╭─ RECORDS FOR THIS TASK

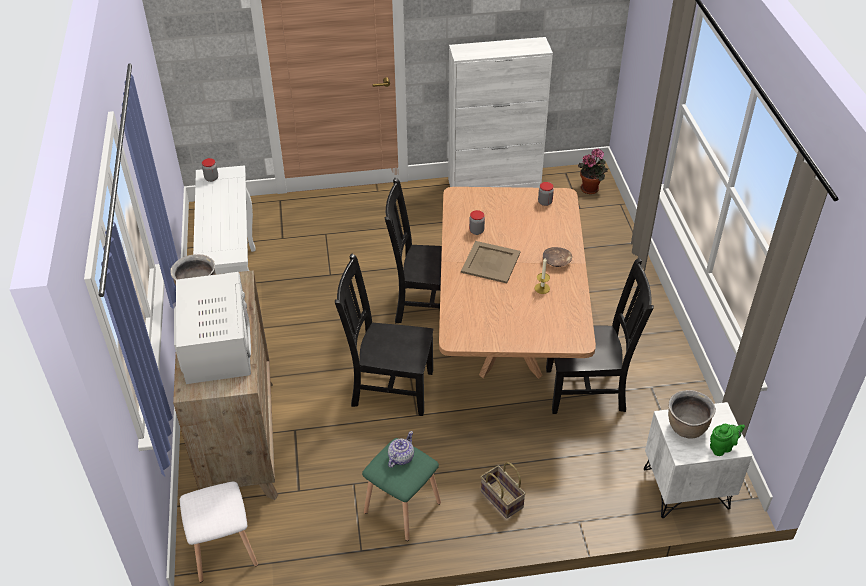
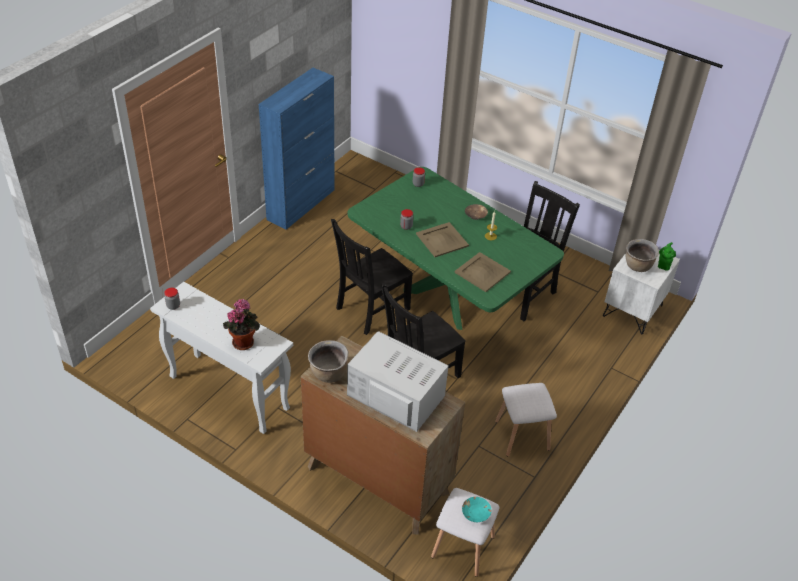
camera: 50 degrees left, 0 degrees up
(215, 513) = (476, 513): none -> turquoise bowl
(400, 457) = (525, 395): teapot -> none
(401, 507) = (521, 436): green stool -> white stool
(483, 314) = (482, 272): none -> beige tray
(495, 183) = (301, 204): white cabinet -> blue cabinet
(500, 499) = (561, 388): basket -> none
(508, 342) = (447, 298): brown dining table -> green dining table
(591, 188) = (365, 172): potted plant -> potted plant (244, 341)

╰─
╭─ RECORDS FOR THIS TASK

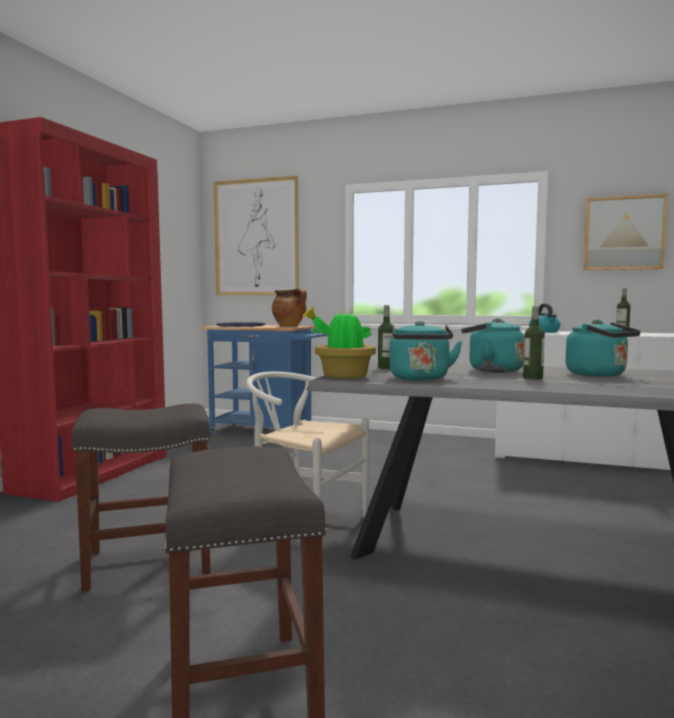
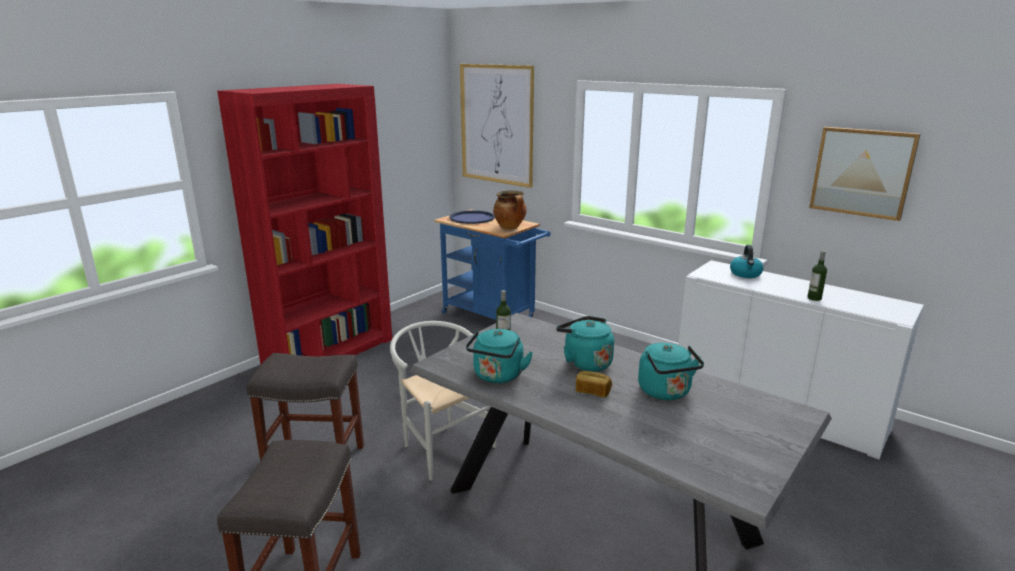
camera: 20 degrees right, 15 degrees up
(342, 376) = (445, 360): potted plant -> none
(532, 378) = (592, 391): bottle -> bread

╰─

### TASK STATEMENT
Please transcribe exactly the lines above from the line that has "(483, 314) = (482, 272): none -> beige tray" up to and including the line that has "(591, 188) = (365, 172): potted"; no other line belongs in the answer.

### WRITTEN ANSWER
(483, 314) = (482, 272): none -> beige tray
(495, 183) = (301, 204): white cabinet -> blue cabinet
(500, 499) = (561, 388): basket -> none
(508, 342) = (447, 298): brown dining table -> green dining table
(591, 188) = (365, 172): potted plant -> potted plant (244, 341)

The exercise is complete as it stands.